Поняв по выражению наших лиц, что смысл вышесказанного до нас не дошёл, Кучерявый перефразировал свою главную мысль:

— Часть денег этой грязной свиньи принадлежит мне и многим другим людям, которых он эксплуатировал, чтобы получить их.

— Послушайте, может, хватит нести чушь? — предложила Лорри Кучерявому. — Корнелий Сноу не эксплуатировал вас. Он умер задолго до того, как вы появились на свет.

Она вошла в раж, оскорбляла тех, кто мог, да и хотел, нас убить.

Я дёрнул закованной в наручник рукой, чтобы напомнить, что пули, которые её стараниями могут вот-вот полететь в нашу сторону, достанутся не только ей, но и мне.

Вьющиеся мелким бесом волосы Кучерявого, казалось, закаменели, и теперь он напоминал уже не Арта Гарфункеля, а невесту Франкенштейна.

— Наши действия здесь — это политическое заявление.

В этот момент к ним присоединился и Носач, самый флегматичный из всех троих. Все эти рассуждения о мести и политике так разозлили его, что густые брови, казалось, ожили и шевелились, как две толстенные гусеницы.

— Наличные! — рявкнул он. — Наличные, и ничего больше. Я здесь для того, чтобы хапнуть денег и убежать. Не будь банка, я бы в этом не участвовал, на все остальное мне наплевать, и если вы, парни, тотчас же не заткнётесь и не займётесь делом, я уйду, а с остальным вы будете разбираться сами.

Вероятно, без Носача обойтись они не могли, поскольку его угроза произвела должное впечатление на партнёров.

Их ярость, однако, никуда не делась. Выглядели они как бойцовые псы, которых не спускают с цепи. Глаза горели жаждой насилия, утолить которую они могли лишь в бою.

Как же мне хотелось дать им что-то из выпечки, скажем, немецкий пряник или хрустящее шотландское песочное печенье. А может, шоколадное с орехом пекан.

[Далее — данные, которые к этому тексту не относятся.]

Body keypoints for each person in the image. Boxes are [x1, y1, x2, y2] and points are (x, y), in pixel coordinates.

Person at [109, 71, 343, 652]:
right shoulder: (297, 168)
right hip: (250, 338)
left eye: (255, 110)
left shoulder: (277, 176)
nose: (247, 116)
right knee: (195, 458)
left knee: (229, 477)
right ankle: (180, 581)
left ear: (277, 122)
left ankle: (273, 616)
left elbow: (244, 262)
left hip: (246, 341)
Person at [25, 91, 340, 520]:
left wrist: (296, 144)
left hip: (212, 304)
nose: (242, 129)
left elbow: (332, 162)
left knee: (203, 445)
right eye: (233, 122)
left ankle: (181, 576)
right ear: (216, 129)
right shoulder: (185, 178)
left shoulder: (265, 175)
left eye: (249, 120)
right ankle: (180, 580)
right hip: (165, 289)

Поэт Уильям Конгрев как-то написал: «Музыке под силу успокоить злобного зверя», но я подозреваю, что хорошая сдоба справится с этим ещё лучше.

Понимая, что одной угрозы недостаточно для обеспечения конструктивной коллективной работы, Носач бросил кость идее фикс каждого, начав с Кучерявого:

— Часы идут, а мы должны ещё много чего успеть. Вот о чём я толкую. И если мы доведём работу до конца, она станет твоим политическим заявлением, которое обязательно будет услышано, не сомневайся.

Кучерявый прикусил нижнюю губу, в манере нашего молодого президента. С неохотой кивнул зеленоглазому маньяку Носач сказал другое:

— Ты все это спланировал, потому что хотел отомстить за смерть своей матери. Так давай доведём работу до конца, и тем самым ты восстановишь справедливость.

Глаза убийцы библиотекарей затуманились, как и чуть раньше, когда он узнал от меня, что моя мать когда-то гладила мне носки.

— Я нашёл номера газеты, в которых описывалась эта история, — признался он Носачу.

— Наверное, читать было очень тяжело, — посочувствовал Носач.

— Мне казалось, что у меня из груди вырывают сердце. Я едва… едва заставил себя прочитать все, — от волнения у него сел голос. — А потом я разозлился.

— Понятное дело, — кивнул Носач. — У каждого из нас только одна мать.

— Дело не в том, что её убили. Меня разозлила ложь, Носач. Практически всё, что написали в газете, ложь.

Глянув на часы, Носач пожал плечами:

— А чего ты, собственно, ожидаешь от газет?

— Все они — капиталистические прихвостни, — заметил Кучерявый.

— Они написали, что моя мать умерла в родах, а мой отец в ярости застрелил врача, как будто в этом был какой-то смысл.

Безымянный маньяк был примерно моего возраста. То есть мы могли родиться в один день… час… минуту. Если он унаследовал красоту и зелёные глаза от матери…

Потрясённый, не отдавая себе отчёта в том, что делаю, я спросил:

— Панчинелло?

Носач нахмурился, и его глаза скрылись в тени густых бровей.

Кучерявый сунул руку под ветровку, ухватившись за рукоятку пистолета или револьвера, торчащую из плечевой кобуры.

Маньяк, убивший библиотекаря и расстрелявший газеты, отступил на шаг, потрясённый тем, что я знаю его имя.

— Панчинелло Бизо? — уточнил я.

Глава 15

Три клоуна установили последние брикеты взрывчатки и синхронизированные детонаторы.

Все они были клоунами, пусть и без костюмов. Носач, Кучерявый: сценические прозвища, которые прекрасно уживались с туфлями 58-го размера, мешковатыми штанами, оранжевыми париками. Возможно, Панчинелло использовал своё имя и на манеже, а может, там его звали Загогулиной или Хлопушкой.